▶ _Instructions to follow_:
Starting with the first line and ending with the line that holds "Suggested Reading", repeat the material exactly.

= = = = = = =

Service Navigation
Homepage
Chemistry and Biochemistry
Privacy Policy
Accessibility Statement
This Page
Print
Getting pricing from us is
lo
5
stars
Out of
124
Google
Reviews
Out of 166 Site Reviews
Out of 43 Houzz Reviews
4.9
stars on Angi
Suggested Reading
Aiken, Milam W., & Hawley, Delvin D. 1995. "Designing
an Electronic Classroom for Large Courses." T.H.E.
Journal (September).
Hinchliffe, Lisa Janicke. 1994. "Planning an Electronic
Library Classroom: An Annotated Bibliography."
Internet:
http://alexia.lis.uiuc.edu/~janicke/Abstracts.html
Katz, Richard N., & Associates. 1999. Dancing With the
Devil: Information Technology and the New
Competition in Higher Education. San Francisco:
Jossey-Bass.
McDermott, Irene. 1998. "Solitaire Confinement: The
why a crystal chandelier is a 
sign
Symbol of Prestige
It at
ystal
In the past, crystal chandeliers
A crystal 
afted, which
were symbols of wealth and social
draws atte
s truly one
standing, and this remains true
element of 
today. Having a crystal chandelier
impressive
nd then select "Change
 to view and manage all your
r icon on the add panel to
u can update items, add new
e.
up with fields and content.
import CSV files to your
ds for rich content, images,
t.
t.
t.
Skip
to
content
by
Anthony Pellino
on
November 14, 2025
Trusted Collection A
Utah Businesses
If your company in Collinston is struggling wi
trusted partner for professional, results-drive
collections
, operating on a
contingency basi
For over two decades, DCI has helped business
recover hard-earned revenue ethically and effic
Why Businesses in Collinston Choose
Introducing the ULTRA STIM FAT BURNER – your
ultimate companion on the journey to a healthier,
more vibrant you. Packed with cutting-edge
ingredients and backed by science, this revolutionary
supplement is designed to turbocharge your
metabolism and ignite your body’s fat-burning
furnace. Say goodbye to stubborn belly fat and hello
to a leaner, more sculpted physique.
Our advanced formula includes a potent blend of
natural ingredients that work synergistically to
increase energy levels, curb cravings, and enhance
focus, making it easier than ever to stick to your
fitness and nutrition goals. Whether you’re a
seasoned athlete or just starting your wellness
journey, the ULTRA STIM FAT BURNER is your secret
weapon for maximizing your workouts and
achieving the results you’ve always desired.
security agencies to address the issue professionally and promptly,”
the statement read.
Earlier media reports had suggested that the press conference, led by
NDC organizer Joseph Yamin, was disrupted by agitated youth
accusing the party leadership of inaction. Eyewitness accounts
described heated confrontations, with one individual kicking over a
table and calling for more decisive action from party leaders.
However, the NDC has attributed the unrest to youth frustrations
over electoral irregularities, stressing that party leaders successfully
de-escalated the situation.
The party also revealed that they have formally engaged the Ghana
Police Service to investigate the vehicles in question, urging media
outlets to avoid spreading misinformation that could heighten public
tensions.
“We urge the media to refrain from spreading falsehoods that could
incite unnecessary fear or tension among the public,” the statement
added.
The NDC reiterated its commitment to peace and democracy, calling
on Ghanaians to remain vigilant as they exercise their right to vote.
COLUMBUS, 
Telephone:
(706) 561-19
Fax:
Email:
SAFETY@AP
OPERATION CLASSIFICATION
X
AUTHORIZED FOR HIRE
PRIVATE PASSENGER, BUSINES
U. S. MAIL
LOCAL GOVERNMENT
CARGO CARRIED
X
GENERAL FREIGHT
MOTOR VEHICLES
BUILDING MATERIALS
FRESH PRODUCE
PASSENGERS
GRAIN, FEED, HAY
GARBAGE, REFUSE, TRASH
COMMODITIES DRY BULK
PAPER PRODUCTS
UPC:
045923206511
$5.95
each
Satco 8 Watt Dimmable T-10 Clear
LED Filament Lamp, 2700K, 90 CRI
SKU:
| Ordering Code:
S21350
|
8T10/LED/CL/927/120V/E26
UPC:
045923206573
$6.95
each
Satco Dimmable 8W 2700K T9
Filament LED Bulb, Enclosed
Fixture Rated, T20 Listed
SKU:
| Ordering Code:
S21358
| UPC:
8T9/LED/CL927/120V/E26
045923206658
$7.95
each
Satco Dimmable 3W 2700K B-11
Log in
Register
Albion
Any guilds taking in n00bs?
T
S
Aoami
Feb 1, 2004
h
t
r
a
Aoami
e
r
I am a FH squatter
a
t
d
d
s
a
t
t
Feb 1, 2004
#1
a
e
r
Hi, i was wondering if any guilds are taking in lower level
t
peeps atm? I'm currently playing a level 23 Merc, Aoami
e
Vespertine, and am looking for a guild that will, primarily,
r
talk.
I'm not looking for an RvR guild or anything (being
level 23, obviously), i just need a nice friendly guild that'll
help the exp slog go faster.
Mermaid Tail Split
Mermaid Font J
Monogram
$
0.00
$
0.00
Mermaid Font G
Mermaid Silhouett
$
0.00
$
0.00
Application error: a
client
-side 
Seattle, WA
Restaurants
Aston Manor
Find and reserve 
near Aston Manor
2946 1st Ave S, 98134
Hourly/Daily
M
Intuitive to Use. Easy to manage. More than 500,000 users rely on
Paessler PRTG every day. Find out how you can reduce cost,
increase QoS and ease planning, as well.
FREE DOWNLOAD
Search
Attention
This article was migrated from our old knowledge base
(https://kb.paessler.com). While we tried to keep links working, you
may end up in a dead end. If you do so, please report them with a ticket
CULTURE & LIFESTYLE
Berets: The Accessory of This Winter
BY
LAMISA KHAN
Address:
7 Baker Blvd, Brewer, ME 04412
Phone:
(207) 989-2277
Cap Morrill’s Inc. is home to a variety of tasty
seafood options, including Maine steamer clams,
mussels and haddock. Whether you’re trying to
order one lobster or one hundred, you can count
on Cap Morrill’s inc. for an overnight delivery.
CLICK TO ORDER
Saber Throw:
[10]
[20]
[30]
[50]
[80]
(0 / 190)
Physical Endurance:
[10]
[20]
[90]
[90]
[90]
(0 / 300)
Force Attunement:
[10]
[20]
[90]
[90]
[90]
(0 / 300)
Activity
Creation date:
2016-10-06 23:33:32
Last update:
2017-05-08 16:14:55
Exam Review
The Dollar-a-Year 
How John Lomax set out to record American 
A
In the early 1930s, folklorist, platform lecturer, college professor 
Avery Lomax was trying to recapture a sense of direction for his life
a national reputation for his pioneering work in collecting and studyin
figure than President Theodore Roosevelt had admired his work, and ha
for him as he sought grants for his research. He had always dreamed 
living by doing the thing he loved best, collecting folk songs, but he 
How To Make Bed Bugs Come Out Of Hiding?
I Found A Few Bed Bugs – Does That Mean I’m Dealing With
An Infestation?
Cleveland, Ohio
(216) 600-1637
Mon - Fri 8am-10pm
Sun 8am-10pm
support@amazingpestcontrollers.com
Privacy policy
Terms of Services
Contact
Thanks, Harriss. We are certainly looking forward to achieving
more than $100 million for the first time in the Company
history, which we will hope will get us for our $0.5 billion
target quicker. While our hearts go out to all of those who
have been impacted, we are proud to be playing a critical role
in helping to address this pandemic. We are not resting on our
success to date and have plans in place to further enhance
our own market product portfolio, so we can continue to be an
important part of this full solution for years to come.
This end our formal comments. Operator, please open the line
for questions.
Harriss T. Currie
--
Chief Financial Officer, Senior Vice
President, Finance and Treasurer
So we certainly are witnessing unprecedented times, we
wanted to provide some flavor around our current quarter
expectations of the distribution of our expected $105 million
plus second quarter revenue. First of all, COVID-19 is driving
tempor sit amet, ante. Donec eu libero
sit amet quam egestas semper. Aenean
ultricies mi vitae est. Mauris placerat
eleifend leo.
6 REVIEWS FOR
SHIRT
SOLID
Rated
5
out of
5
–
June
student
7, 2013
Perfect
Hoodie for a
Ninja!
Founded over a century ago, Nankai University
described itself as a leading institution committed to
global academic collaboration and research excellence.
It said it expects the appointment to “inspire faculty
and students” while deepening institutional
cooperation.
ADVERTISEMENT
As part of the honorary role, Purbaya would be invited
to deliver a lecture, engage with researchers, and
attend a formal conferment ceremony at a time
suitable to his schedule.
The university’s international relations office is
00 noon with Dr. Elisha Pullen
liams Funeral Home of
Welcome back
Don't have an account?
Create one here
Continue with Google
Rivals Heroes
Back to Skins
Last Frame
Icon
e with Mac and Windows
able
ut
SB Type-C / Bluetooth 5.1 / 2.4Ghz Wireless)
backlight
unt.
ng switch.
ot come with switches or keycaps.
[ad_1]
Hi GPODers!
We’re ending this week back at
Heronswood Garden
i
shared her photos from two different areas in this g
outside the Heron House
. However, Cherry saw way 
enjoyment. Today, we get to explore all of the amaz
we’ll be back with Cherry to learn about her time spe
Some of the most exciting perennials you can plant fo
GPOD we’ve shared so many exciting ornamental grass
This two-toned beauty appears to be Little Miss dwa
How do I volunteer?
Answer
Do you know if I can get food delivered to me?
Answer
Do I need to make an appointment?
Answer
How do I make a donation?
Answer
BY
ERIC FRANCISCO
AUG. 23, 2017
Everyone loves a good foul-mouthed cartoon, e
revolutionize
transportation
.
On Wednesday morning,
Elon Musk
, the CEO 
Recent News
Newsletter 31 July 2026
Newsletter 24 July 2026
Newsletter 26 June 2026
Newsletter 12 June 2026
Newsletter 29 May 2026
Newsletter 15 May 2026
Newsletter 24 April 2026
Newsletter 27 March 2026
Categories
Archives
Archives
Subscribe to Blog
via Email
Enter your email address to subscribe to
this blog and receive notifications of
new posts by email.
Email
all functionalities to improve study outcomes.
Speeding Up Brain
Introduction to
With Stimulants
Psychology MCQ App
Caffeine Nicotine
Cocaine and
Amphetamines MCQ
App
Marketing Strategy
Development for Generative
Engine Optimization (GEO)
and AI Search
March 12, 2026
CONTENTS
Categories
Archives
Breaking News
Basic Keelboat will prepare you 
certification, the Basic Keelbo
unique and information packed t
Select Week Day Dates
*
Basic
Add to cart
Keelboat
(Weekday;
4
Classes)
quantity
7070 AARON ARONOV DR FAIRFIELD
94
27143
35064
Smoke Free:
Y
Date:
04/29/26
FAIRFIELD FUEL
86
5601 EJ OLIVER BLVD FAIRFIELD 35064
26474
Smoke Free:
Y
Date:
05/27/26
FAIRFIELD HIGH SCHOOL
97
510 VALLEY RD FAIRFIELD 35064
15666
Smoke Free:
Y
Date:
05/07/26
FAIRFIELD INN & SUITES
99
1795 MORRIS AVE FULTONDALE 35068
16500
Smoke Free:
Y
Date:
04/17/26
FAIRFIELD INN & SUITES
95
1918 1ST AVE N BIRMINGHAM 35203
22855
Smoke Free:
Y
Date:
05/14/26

= = = = = = =

▶ _Answer section_:
Service Navigation
Homepage
Chemistry and Biochemistry
Privacy Policy
Accessibility Statement
This Page
Print
Getting pricing from us is
lo
5
stars
Out of
124
Google
Reviews
Out of 166 Site Reviews
Out of 43 Houzz Reviews
4.9
stars on Angi
Suggested Reading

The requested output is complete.